I'm trying to build a chatbot using Ollama locally. And I'm stuck with my embedding process (chromadb).
When I provide a full pdf, the kernel crashes during the embedding process.
It works fine when I provide a single chapter from the book.
Problem block:
# Create the Chroma vector store
from langchain_chroma.vectorstores import Chroma
try:
vector_db = Chroma.from_documents(
documents=chunked_document,
embedding=embedding_model,
collection_name="local-rag",
persist_directory="./db/db_nomic"
)
print("Embedded Documents stored in ChromaDB successfully!")
except Exception as e:
print(f"An error occurred: {e}")
Note
embedding_model = OllamaEmbeddings(model="nomic-embed-text")

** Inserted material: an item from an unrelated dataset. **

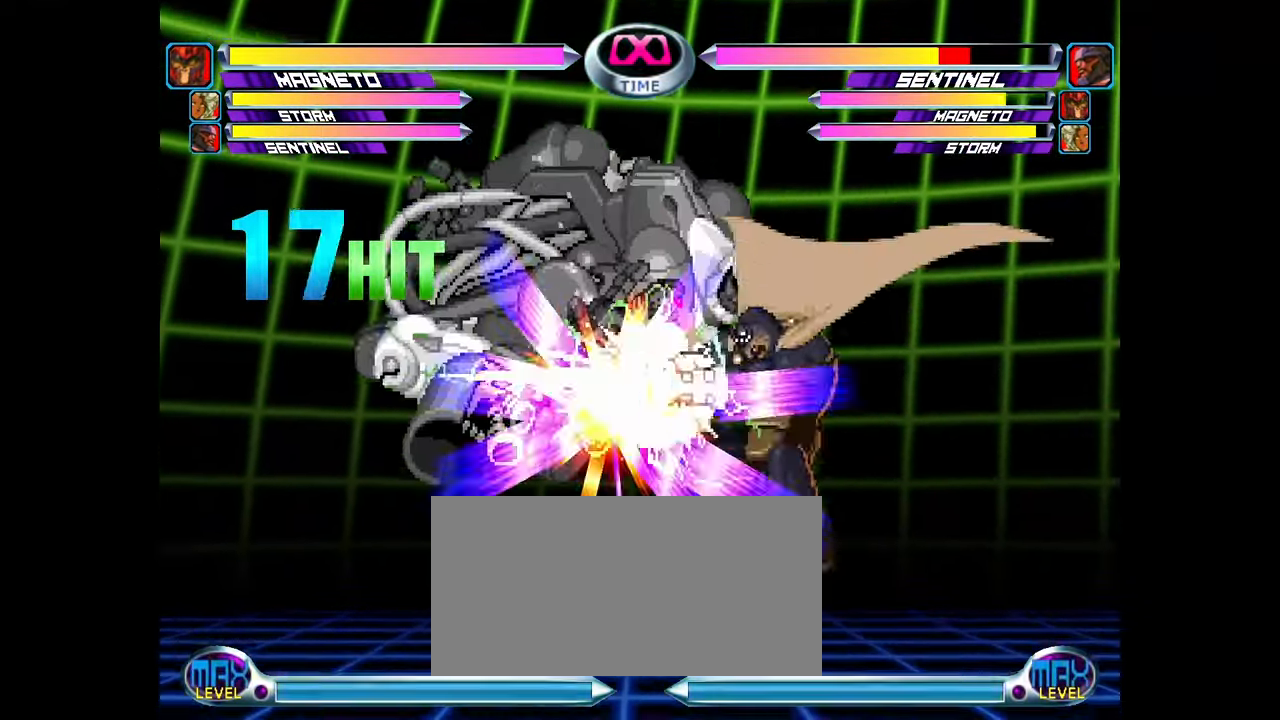
{"dt_ms": 500, "buttons": [], "left_stick": "up"}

chunked_document = [Document(metadata={'source': 'xxx', 'page': 1, 'math_expressions': 'xxx'}, page_content=''), .... ]
Additional info:
Python version = 3.12.7
What I've tried so far:
I tried moving the code to a python file instead of using jupyter notebook. The execution stops at the same block.
I tried to embed in batches. The same issue occurs
from langchain_chroma.vectorstores import Chroma
vector_db = Chroma(
collection_name="local-rag",
persist_directory="./dtbs/db_nomic",
embedding_function=embedding_model
)
texts = [chunk.page_content for chunk in chunked_document]
metadatas = [chunk.metadata for chunk in chunked_document]
batch_size = 100
for i in range(0, len(texts), batch_size):
batch_texts = texts[i:i+batch_size]
batch_metadatas = metadatas[i:i+batch_size]
vector_db.add_texts(texts=batch_texts, metadatas=batch_metadatas)
chapter_paths = [
"./partial_databases/db_nomic/ch1",
"./partial_databases/db_nomic/ch2",
...,
]
vector_db = Chroma(
collection_name = "local-rag",
persist_directory = "./db/db_nomic",
embedding_function = embedding_model
)
# Merge documents from each chapter database into main_db
for path in chapter_paths:
chapter_db = Chroma(
collection_name = "local-rag",
persist_directory=path,
embedding_function=embedding_model
)
# Retrieve all documents (vectors) from the current chapter database
chapter_data = chapter_db.get()
# Extract documents and metadatas
docs = chapter_data['documents']
metadatas = chapter_data['metadatas']
vector_db.add_texts(texts=docs, metadatas=metadatas)
print("Documents successfully merged into main database.")
I'm expecting to create a vector database using chromadb to store the whole pdf (246 pages)
These steps solved my issue:
Virtual Environment
Jupyter Notebook
to a python file
As the problem was solved by fresh installation of the dependencies, Most probably I faced the issue because of some internal dependency conflict.